見えない糸
紗織の、つい最近の記憶はある。
中学時代の記憶も、しっかりある。

今から約6年前、直次と生活を始めてからの記憶だ。
仲良かった友達、当時の制服のデザイン…
そのあたりは何も問題は無かったように見えた。

目を閉じて、椅子の背もたれに体を預けて座る紗織の姿を見ると、過去の記憶を失くした人には全く見えない。

ごく普通の、どこにでもいそうな、普通の女の子だ。
 
【紗織の過去を知っている】

あの手紙を思い出した。
この子の過去に、何があったのだろう…


時計を少しずつ左回りに戻していく。
紗織の表情を確かめながら、ゆっくりと優しく戻していく。


ここから慎重にいかなきゃならない。

直次は自分に言い聞かせながら、紗織に言葉をかけた。


「紗織、今何が見える?」

「…」

「今、お前は中学校に入学した頃だ。
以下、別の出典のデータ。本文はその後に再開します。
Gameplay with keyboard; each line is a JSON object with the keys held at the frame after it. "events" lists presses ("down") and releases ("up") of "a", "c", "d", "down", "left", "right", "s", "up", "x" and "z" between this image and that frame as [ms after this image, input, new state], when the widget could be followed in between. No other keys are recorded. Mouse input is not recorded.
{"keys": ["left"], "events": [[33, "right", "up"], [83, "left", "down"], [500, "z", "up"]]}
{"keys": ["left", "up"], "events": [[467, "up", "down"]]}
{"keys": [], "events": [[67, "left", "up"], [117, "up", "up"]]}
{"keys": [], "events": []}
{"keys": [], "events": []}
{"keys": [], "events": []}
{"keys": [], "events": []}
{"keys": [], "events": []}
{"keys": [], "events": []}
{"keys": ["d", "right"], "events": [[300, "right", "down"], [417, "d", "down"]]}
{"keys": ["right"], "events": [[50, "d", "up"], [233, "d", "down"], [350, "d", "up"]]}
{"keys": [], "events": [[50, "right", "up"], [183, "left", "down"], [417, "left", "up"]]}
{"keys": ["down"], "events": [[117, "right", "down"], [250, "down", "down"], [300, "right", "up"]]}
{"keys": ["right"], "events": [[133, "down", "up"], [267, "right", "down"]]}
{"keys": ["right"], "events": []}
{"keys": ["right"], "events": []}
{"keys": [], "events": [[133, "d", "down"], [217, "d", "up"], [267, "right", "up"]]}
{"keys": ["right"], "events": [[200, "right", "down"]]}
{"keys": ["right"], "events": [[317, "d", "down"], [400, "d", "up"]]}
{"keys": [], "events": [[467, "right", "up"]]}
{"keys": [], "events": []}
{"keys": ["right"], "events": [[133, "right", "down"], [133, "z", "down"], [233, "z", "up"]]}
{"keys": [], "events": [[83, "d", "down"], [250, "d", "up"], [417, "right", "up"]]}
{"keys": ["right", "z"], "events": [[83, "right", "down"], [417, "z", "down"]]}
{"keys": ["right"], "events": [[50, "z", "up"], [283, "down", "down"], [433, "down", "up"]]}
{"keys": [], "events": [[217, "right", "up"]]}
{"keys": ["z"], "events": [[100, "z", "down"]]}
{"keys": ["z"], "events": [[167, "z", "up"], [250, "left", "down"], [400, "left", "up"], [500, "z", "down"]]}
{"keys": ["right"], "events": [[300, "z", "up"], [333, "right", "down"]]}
周りに何が見える?」

紗織の表情が曇った。

「何か見えるか?」

「…何も無い…知らない人ばかり」

「他に何か見えるか?」

「...特に何も...」

入学した時は楽しみよりも緊張の方が大きかっただろう。
"何もない"は、ある意味で合ってるのかもしれない。

「じゃ、もう少し戻ってみよう。今は小学校6年生だ」

紗織の表情が更に曇った。

「どうした?この時期は嫌な時期なのか?」

「...話したくない...」

それきり、紗織は一言も話そうとはしなかった。

「そうか。わかった。今日はこれくらいにしておこう。波の音が聞こえなくなったら、目が覚めるよ」

直次はそう言った後、CDを止めた。